Furthermore, in low-income neighborhoods, teachers often are forced to carry the burden of their students’ problems at home. Children may come to school hungry or emotionally distressed about their parents’ acrimonious arguments over finances. However, these students are not blank slates, and the educator does not have the time to counsel and console each of his students. To make matters worse, states often have many unfunded mandates that force teachers to use their own money to buy school supplies such as books and paints for students.

My mother teaches kindergarten in a lower-middle class district. Recently, California state standards adopted the Common Core curriculum, replete with top-down requirements for educators. However, the state did not pay for recommended supplies for lessons. Instead of spending her own money like she had in years prior, my mother found a way to creatively make the necessary supplies out of cardboard and paper she found at home. Although it did not cost her money, it cost her unpaid time outside of school.
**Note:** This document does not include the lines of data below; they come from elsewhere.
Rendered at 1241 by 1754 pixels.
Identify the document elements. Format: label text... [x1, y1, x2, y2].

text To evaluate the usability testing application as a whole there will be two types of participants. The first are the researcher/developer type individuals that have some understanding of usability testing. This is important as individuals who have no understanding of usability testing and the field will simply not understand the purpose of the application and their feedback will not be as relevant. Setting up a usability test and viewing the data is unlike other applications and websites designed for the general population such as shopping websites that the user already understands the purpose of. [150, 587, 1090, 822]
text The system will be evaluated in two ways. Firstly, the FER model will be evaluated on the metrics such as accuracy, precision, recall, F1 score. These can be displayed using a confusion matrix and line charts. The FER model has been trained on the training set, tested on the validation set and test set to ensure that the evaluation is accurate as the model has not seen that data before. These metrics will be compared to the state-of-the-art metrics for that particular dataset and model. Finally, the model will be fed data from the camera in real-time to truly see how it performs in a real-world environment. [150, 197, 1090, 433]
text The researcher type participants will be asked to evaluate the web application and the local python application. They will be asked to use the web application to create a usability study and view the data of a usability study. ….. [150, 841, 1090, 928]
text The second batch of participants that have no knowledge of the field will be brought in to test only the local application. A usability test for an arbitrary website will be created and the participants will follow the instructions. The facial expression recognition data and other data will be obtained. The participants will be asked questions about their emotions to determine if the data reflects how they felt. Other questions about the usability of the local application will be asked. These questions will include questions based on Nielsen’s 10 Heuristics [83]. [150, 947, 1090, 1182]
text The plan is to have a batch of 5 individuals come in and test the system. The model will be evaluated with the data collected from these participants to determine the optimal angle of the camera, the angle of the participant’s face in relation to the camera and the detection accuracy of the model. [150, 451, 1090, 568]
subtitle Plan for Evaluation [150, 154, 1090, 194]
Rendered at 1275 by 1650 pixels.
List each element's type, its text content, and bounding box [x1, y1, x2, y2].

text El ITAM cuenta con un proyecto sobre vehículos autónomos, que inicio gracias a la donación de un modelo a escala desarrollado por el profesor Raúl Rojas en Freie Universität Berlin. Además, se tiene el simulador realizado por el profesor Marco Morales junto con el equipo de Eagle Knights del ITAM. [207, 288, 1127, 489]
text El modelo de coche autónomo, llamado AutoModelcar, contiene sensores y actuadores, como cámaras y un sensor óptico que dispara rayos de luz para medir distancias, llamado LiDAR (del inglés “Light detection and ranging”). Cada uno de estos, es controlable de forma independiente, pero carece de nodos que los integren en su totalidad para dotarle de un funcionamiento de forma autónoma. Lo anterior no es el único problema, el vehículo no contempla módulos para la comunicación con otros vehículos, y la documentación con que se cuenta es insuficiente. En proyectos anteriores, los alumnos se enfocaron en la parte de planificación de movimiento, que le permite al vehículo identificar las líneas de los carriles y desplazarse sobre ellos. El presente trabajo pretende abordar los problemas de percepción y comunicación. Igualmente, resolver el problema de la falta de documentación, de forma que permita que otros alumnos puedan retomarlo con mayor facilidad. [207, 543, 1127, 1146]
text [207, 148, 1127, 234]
Teacher retention rates are especially low in poor inner-city schools. Students that attend these schools due to a lack of financial and possibly familial stability need an experienced teacher who understands how to teach her pupils effectively. However, as is often the case with low-income districts, young, new teachers are assigned to teach these classes. To fill the high demand for educators, these schools began hiring applicants with either no teaching certification or subject qualifications. As a result, these inexperienced teachers quickly became frustrated and left the job only after a few months or years. The high turnover rate becomes a vicious cycle and ends up only hurting the students more because they do not have access to experienced teachers.

Education reform is greatly needed in this country. Currently, each state is responsible for establishing and regulating its own curriculum and teaching methods. States set their own standards for high school graduation, which vary from state to state. Clearly, this is not working well. By shifting the responsibility of education curricula to the federal government, a single, national standard sets the precedent for schools across the country. State and local governments should only support the federal government by enforcing the national curriculum.

The Department of Education must funnel more money toward teachers and educator training for elementary and secondary education. If teachers are well prepared for their field and armed with the right resources and enough funding to accomplish their curriculum, far fewer hurdles will need to be jumped over for student success. If teachers are excited to go to work each day, chances are, their students will be excited to go to school each day.

The problems that exist now in schools will continue to exist for a long time, but gradual change can occur if our federal government realizes that it must begin to focus more on teachers and staff. Student improvement and learning will come naturally when teachers are prepared and have the means to accomplish their job.